Eliane assumiu o mandato querendo mostrar que não será fantoche do filho no Senado. Aliados da família no Piauí dizem que isso vai ficar claro nos primeiros meses de mandato, uma vez que a consideram uma política experiente e inteligente.
Embora nunca tenha ocupado cargo público, dizem que ela sempre atuou nos bastidores das campanhas eleitorais do marido e do filho, organizando reuniões com líderes políticos e articulando apoios. Em 2018, assim como o filho, foi uma das apoiadoras da candidatura de Fernando Haddad (PT) ao Palácio do Planalto.
“Eliane é uma grande política. Sempre foi uma das principais coordenadoras das campanhas nos estados, é uma das políticas mais atuantes nos bastidores”, afirmou a deputada federal Margarete Coelho (PP-PI).
Rivais no estado do Piauí, porém, dizem que Ciro continuará a ser o senador “de fato”.

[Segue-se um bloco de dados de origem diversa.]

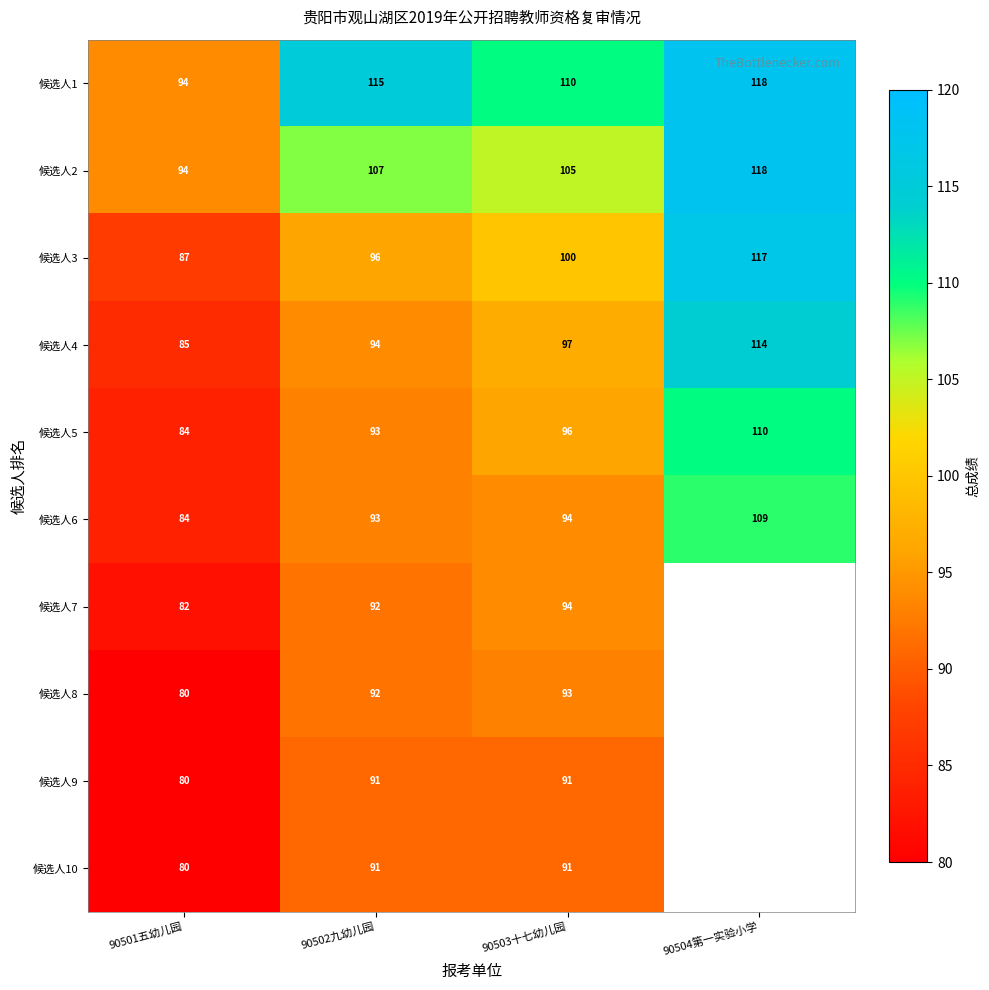

Where is 候选人3 nearest to the value 102?

90503十七幼儿园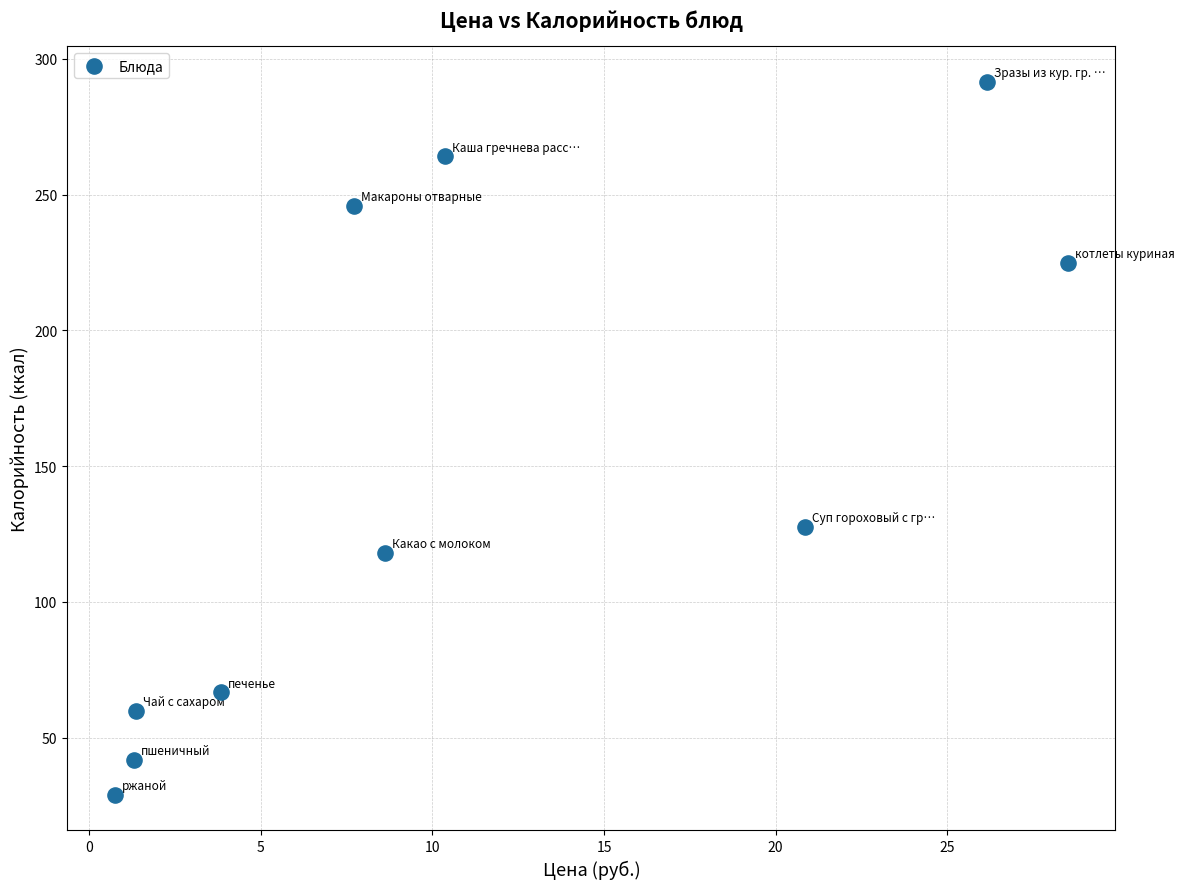

What is the range of X values (max minus min)?

27.8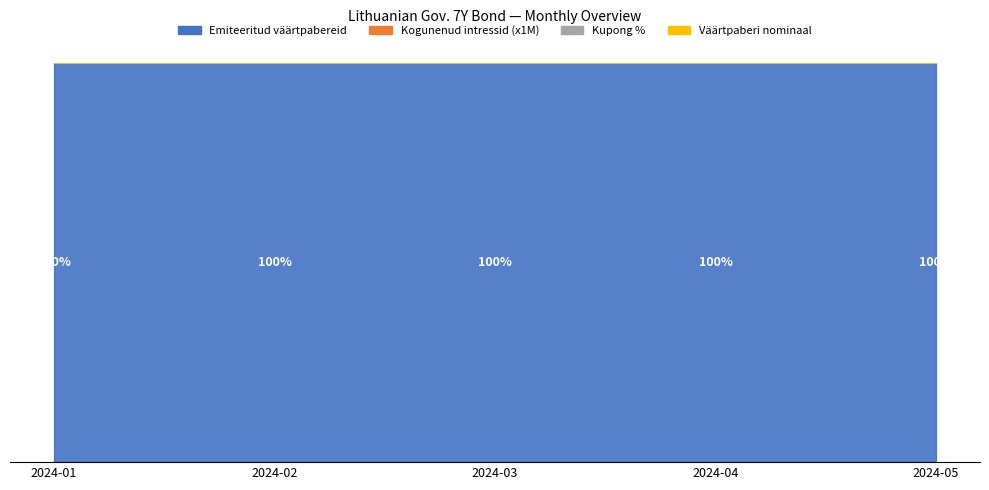

What is the value of the Emiteeritud väärtpabereid point at the 4th from the left?

100.0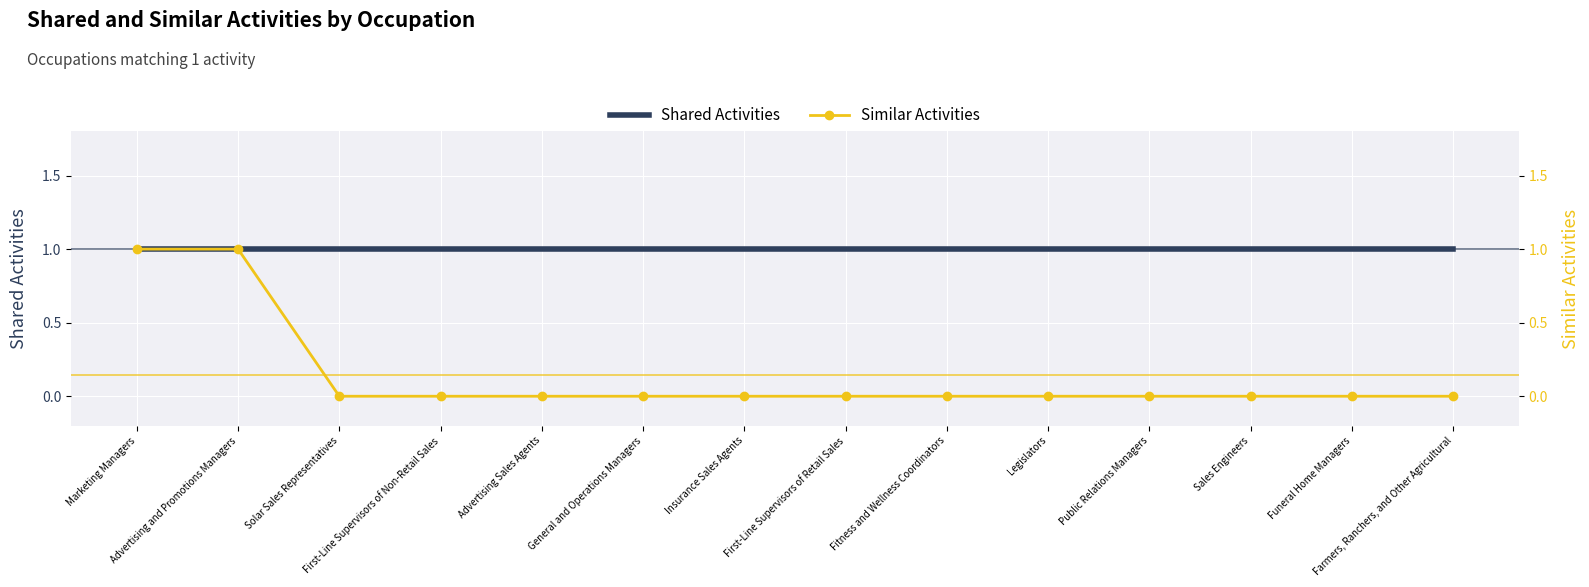

Is this an area chart (filled region under the line)?

No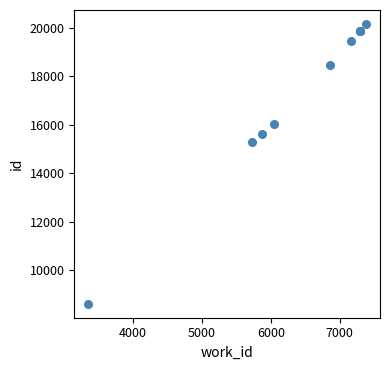

What Y value in the scatter plot is closest to 14384?

15269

Em sua declaração à Justiça Eleitoral em 2018, Eliane afirmou ter R$ 3,6 milhões em bens, incluindo participações em cinco empresas –duas agropecuárias, uma rede de concessionárias de motos, e duas de empreendimentos imobiliários.
Em dados da Receita Federal, consta ainda como sócia de uma rádio em Teresina, uma agência de publicidade, uma produtora de filmes para publicidade e uma loja varejista de eletrodomésticos.
Eliane também tem presença constante na sociedade piauiense. É sócia de um grupo de socialites chamado Clube do Chá, que faz reuniões periódicas e ações filantrópicas em Teresina.
Segundo a Lei das Inelegibilidades, a indicação de parentes à suplência das chapas que concorrem ao Senado não é ilegal, mas já há iniciativas no Congresso para impedir a prática.
Em uma postagem nas redes sociais, Eliane afirma ter reagido com espanto ao ser escolhida suplente do filho em 2018.
“Lembro como se fosse ontem do dia em que fui escolhida para ser a primeira suplente de meu filho na chapa que concorreria ao Senado. Apesar de inicialmente espantada, reforcei que estou à disposição para fazer o melhor pelo povo do meu estado”, afirmou.
A senadora ressalta que foi escolhida em uma convenção do partido e não apenas por seu filho. Mas também afirma que o principal motivo foi a relação de confiança e o fato de já acompanhar a carreira política de Ciro desde sua primeira eleição, em 1995.
“Isso garante a continuidade do projeto escolhido pelos mais de 900 mil piauienses que depositaram seus votos em nossa plataforma política”, afirma resposta da assessoria de imprensa.
Ela diz que pretende inicialmente manter toda a estrutura e equipe do gabinete de Ciro.
Eliane se casou aos 17 anos com Ciro Nogueira Lima. Na época, ele era auditor fiscal em Teresina, mas começava a seguir os passos na política do pai e do irmão mais velho.
Pai de Ciro Nogueira Lima e avô do hoje ministro da Casa Civil, Manoel Nogueira Lima iniciou a longa tradição política da família em Pedro II, cidade de 39 mil habitantes a 195 km de Teresina, onde foi prefeito.
Nogueira Lima mudou-se para a capital do estado para estudar direito e continuou de lá o legado político da família. Foi deputado federal entre 1983 e 1987 pelo MDB, partido de oposição à ditadura militar.
Em 1986, concorreu a uma vaga no Senado pelo PFL, mas foi derrotado. Voltou à Câmara em 1991, onde cumpriu mandato até 1995, quando passou o bastão para Ciro Nogueira, seu filho mais velho. Nogueira Lima morreu em 2013 após um câncer de pulmão.
O atual ministro, Ciro Nogueira, deu sequência ao legado, permanecendo 16 anos como deputado federal e outros 10 como senador.
“O objetivo do agente político é contribuir com a sociedade, estando ou não em um mandato eletivo. Gosto de atuar nos bastidores, mas agora Deus quis que eu assumisse outra missão, da qual não vou me esquivar”, respondeu Eliane, ao ser questionada pela reportagem sobre porque nunca havia se candidatado anteriormente.
A senadora afirma que vai atuar em prol do povo dos municípios mais carentes do Piauí e, de uma maneira mais ampla, na tentativa de aprovar propostas que proporcionem a retomada do crescimento econômico.
Ela também diz que “será natural atuar em pautas de defesa da mulher”. Durante sessão da CPI da Covid, seu filho chegou a discutir com Eliziane Gama (Cidadania-MA) ao se opor à participação da bancada feminina no colegiado.